Club mediates east-west differences

March 23, 1995|By TaNoah V. Sterling | TaNoah V. Sterling,Sun Staff Writer

Malfunction Junction is causing trouble again.

The multi-street intersection at Leelyn Drive and Ritchie Highway, famous for its confusing traffic patterns, is stirring up old feelings of resentment among some East Severna Park residents, but the Severna Park Democratic Club wants to be a mediator for this and other traffic concerns in the community.

To ease the tension between neighbors and encourage residents to become more involved in the community, the club is holding a series of open meetings.

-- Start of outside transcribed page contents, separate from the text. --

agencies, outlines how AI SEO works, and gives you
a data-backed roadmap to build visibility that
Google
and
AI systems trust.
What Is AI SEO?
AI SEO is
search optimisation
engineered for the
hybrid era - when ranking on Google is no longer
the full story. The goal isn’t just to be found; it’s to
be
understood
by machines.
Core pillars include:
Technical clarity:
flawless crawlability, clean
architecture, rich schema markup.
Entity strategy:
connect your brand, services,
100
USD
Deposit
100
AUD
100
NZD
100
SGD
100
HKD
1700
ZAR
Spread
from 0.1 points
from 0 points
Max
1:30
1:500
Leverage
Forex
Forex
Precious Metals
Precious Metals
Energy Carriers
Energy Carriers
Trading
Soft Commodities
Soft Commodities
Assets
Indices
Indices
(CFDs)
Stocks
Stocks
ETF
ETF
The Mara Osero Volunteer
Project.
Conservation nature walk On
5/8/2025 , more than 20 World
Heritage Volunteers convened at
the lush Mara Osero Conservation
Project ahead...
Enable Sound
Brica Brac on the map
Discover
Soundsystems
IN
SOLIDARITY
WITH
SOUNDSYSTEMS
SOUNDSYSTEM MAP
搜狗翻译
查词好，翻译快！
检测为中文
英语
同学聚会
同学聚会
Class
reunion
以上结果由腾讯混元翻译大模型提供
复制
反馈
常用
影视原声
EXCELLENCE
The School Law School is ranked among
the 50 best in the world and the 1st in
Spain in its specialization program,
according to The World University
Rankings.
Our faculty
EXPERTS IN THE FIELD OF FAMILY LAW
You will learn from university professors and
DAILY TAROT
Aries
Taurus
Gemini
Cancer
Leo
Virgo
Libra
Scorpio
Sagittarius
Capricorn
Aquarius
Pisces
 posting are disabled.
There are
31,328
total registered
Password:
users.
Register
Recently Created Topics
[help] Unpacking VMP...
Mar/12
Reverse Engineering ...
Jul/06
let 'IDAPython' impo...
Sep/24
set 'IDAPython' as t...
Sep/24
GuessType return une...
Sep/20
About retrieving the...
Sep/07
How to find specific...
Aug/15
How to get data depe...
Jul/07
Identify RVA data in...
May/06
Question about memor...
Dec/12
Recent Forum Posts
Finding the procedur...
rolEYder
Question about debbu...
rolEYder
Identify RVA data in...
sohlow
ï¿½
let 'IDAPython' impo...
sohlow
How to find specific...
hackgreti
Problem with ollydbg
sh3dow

The first, to be held Tuesday, will deal with roads and traffic. Representatives from the State Highway Administration, the county Traffic Engineering office, the state legislature and the County Council are expected to attend the 7 p.m. meeting at the Riverdale Restaurant on Inverness Road.

Malfunction Junction is expected to be a central part of Tuesday's discussion. New construction at the intersection has been the catalyst for recent conversation about the east-west division.

A new median strip on Leelyn Drive makes left hand turns onto Asbury Drive impossible, worsening commuting for residents who live in communities off Asbury.

The feeling among some eastside residents is that the Greater Severna Park Council, which is mainly composed of westside communities, approved the project with little regard to its effect on eastside residents.

"This side gets overlooked by the west," said Kevin Sosnoski, describing the comments he's heard from patrons of his store, Goska's Liquors, located on the east. "They just seem to be upset that there hasn't been any solution yet," to the problems at the intersection.

The perception of conflict between the east and west sides of Ritchie Highway is nothing new.

The split became obvious to Ed Doyas about 20 years ago when he was turned down for a date in high school.

"Her father didn't want her dating someone from the other side of [Ritchie] highway," Mr. Doyas, 35, explained.

"I've been told I lived on the poor side of town. I've heard comments that the East should be a part of Pasadena. This is an attitude problem that has grown over the years on both sides," he said.

Today, as president of the Democratic Club, he hopes to bring residents from both sides of the highway together.

"The purpose is to get the residents more involved," said Mr. Doyas, who said that the club is only providing a forum for discussion and will not be taking a stand on any issues.

"By opening the club to the public meetings, I'm hoping that some attitudes will be changed," he said.

Pat Troy, a former president and board member of the GSPC who has lived on both sides of the highway, said the eastside's feeling of being overlooked is unfounded.

"The facts just don't support it," said Ms. Troy, who moved from the west side to the east while she was president of the council two years ago. She also said several eastside residents have held prominent positions on the council and that the GSPC doesn't make county road decisions.

"The council doesn't have any authority. The fact of the matter is the State Highway Administration is going to prevail, no matter what we decide," she said. "They're going to do what they feel is the safest thing."

Ms. Troy said the community needs unity among its residents. "We just need to start thinking as one community," she said. "We shouldn't let Ritchie Highway divide us."